The Sixth and Seventh Dolours

"And Joseph, buying fine linen and taking Him down, wrapped Him in the fine linen, and laid Him in a sepulchre which was hewed out of a rock." (St Mark xv. 46.)

1st Prelude. A picture of the Thirteenth Station.

2nd Prelude. Grace to be unselfish in my grief.

Point I.—Mater Dolorosa

As Mary stands at her post, praying for her new family for whom her Son is dying, and uniting herself more closely than ever with His intentions, the sword never ceases to pierce afresh her wounded heart. She has to listen to the cry: "I thirst!" from the parched lips and throat of Him from Whom she had never heard a complaint; and she has to appear to be deaf to His needs. Again she hears a cry, more full of agony even than the last: "My God, My God, why hast Thou forsaken Me!" and she who once lost her Son for three days (the Third Dolour) can understand in some small degree the anguish of that cry. Then after His next words: "All is consummated," she hears Him commend His Soul to His Father, and she watches Him die. She is alone! And not only is she alone, but she has a sense of responsibility. Just as on the occasion of a death among us, the one next has to rise to the responsibility and act at once, so it was with Mary. She was the one next. She knew that it was to her that the Apostles and all His friends would turn to know what to do—what He would like done. He who had died on the Cross "was indeed the Son of God," and she was His Mother; she, if anyone did, must know all about Him. So, although all is over, there is no time for Mary to relax and give way to her grief. There is work to be done—work that He has left her. "It is finished" for Him, but she is only just beginning her work as Mother of the Church. And so she still stands at the Foot of the Cross, reverently worshipping the dead Body to which the Divinity is still united.

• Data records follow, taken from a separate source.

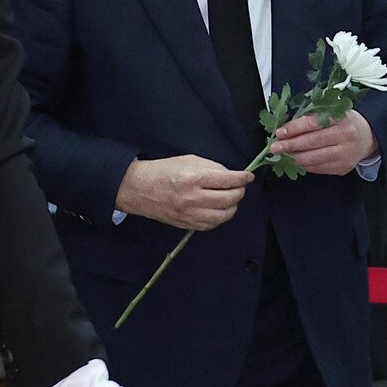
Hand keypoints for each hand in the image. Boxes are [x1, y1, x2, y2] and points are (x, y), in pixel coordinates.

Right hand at [115, 156, 251, 231]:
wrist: (138, 189)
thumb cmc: (163, 170)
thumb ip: (212, 167)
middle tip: (240, 187)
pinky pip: (210, 225)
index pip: (228, 180)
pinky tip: (219, 210)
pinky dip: (219, 218)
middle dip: (239, 192)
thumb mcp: (189, 160)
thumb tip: (231, 175)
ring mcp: (189, 214)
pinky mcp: (185, 224)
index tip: (248, 176)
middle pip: (229, 199)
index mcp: (193, 178)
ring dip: (232, 207)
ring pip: (223, 216)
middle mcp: (193, 198)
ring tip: (230, 199)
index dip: (243, 178)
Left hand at [270, 109, 378, 174]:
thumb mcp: (335, 112)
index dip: (295, 128)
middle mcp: (345, 137)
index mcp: (342, 119)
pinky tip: (295, 161)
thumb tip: (286, 128)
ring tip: (281, 155)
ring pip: (314, 158)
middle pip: (312, 142)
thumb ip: (314, 116)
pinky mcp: (342, 168)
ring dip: (294, 158)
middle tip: (274, 148)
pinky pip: (318, 168)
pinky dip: (304, 165)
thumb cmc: (346, 122)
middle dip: (290, 145)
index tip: (280, 132)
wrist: (368, 138)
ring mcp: (345, 155)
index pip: (314, 123)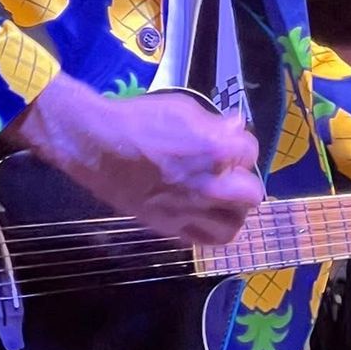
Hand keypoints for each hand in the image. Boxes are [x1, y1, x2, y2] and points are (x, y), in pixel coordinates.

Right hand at [5, 74, 262, 244]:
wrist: (97, 145)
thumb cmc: (139, 119)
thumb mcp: (182, 108)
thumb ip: (215, 122)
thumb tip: (236, 126)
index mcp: (216, 151)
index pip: (250, 151)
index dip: (239, 144)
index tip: (227, 141)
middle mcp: (210, 186)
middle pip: (252, 194)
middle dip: (244, 180)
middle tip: (231, 173)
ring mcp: (191, 211)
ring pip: (233, 226)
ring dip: (233, 211)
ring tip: (223, 199)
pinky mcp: (171, 227)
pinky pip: (203, 240)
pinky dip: (210, 229)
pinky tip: (204, 215)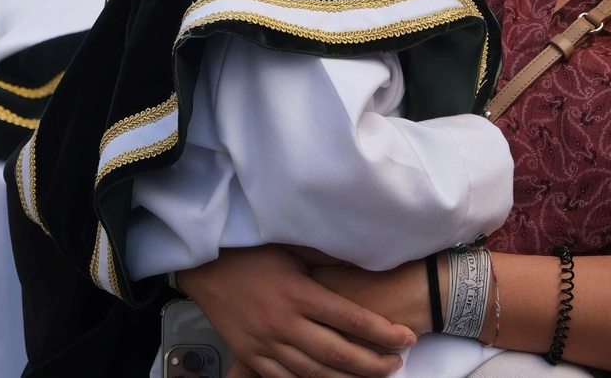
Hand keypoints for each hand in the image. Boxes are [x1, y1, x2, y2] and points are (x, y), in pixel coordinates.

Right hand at [178, 245, 413, 377]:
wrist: (203, 266)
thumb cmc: (250, 251)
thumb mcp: (292, 245)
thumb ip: (328, 255)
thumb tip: (367, 256)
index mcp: (298, 293)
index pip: (351, 319)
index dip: (383, 332)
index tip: (406, 337)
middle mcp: (284, 323)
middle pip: (338, 353)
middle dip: (373, 362)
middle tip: (397, 364)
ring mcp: (265, 343)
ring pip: (315, 372)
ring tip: (373, 376)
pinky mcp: (250, 355)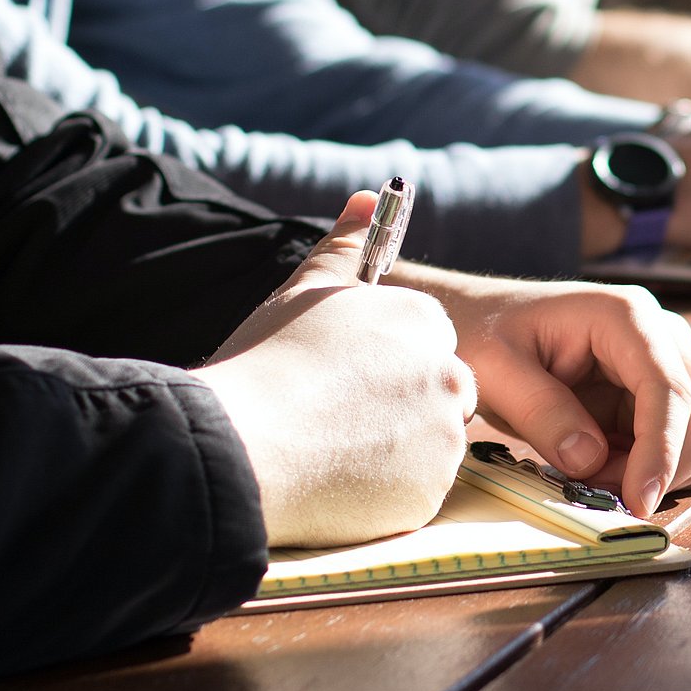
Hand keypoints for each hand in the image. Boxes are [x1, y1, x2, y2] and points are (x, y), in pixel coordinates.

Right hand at [192, 192, 476, 547]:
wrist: (242, 445)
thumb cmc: (267, 363)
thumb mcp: (305, 291)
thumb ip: (345, 245)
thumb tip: (366, 197)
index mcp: (423, 322)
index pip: (428, 342)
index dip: (385, 363)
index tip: (347, 379)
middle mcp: (448, 374)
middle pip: (439, 393)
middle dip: (400, 406)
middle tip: (337, 418)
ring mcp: (444, 437)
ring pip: (429, 444)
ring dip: (393, 449)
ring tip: (330, 449)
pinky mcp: (431, 492)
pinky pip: (416, 492)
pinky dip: (385, 491)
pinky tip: (337, 482)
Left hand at [395, 271, 690, 517]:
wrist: (480, 321)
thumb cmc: (484, 334)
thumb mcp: (496, 370)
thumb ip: (542, 412)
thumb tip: (590, 460)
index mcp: (625, 316)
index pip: (669, 388)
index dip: (661, 450)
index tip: (637, 501)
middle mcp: (661, 334)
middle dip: (663, 467)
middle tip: (598, 491)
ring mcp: (666, 363)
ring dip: (660, 472)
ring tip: (594, 475)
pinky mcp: (659, 394)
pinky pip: (686, 443)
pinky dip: (661, 470)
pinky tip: (612, 471)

Her meditation was suddenly interrupted—"One of the soldiers with a spear pierced His Side"; and again Simeon's prophecy was fulfilled: "Thine own soul a sword shall pierce." Soon followed what is called her Sixth Dolour—the taking down of her Son from the Cross. He was in the hands of friends now, and all was done with the greatest reverence and loving tenderness. But nothing could stay the sword from piercing Mary's heart when she received into her hands the blood-stained Crown of Thorns and the rough nails. Nothing could stay it when she had her Jesus once more in her arms, and was able to see for herself the cruel wounds as she washed them and bound them up. Then when the precious Body had been wrapped in the winding sheet, she accompanied the little cortège which carried It to the tomb. And when, after a few minutes' adoration, she beckoned them all away, and the great stone was rolled to its place, the sword pierced her heart again—it was the Seventh Dolour—the burial of Jesus.

She allowed John to escort her past the three crosses, along the way which He had trodden, back to the Cenacle. "That disciple took her to his own." The next time we make the Way of the Cross, let us make it with Mary as John did. She will explain to us better than anyone else can, the meaning of each "station."

Mary has left Him now, but she is with Him still in spirit and in heart—hence her strength. What a lesson she gives us on how to act in times of bereavement! We are never to lose sight of the fact that this particular kind of suffering is intended for our sanctification. This will prevent us from allowing it to make us morbid, selfish, gloomy, inconsiderate, ungrateful, acting as though our suffering were greater than that of everybody else, being exacting and fastidious about things that remind us of our lost one—even of having the name mentioned in our presence! What about our sacrifice? Are not all such things as these a part of it? We have no business to add to the trials of others by our tyrannical selfishness. Sorrow ought to brace the soul up to greater heights of sanctity; if it depresses it to a lower level of spirituality, there is something very wrong with us. We are not copying Mary, neither are we uniting our sufferings to those of Jesus—the only way of making them meritorious. Let us see to it that our grief is a source of joy and blessing to everyone else in the house. This means self put on one side; it means a smiling face, a bright, cheery, voice in spite of a breaking heart. It means a great sympathy with the grief of others—and it often means that we shall get the credit of not really caring, of not having much depth of affection, not much heart! But this again is part of the sacrifice which we gladly offer if only it may aid suffering in doing its blessed work. There were those, no doubt, who were ready enough to say that Mary's calm courage was unnatural. But we know that it was supernatural: let us try to copy her in it.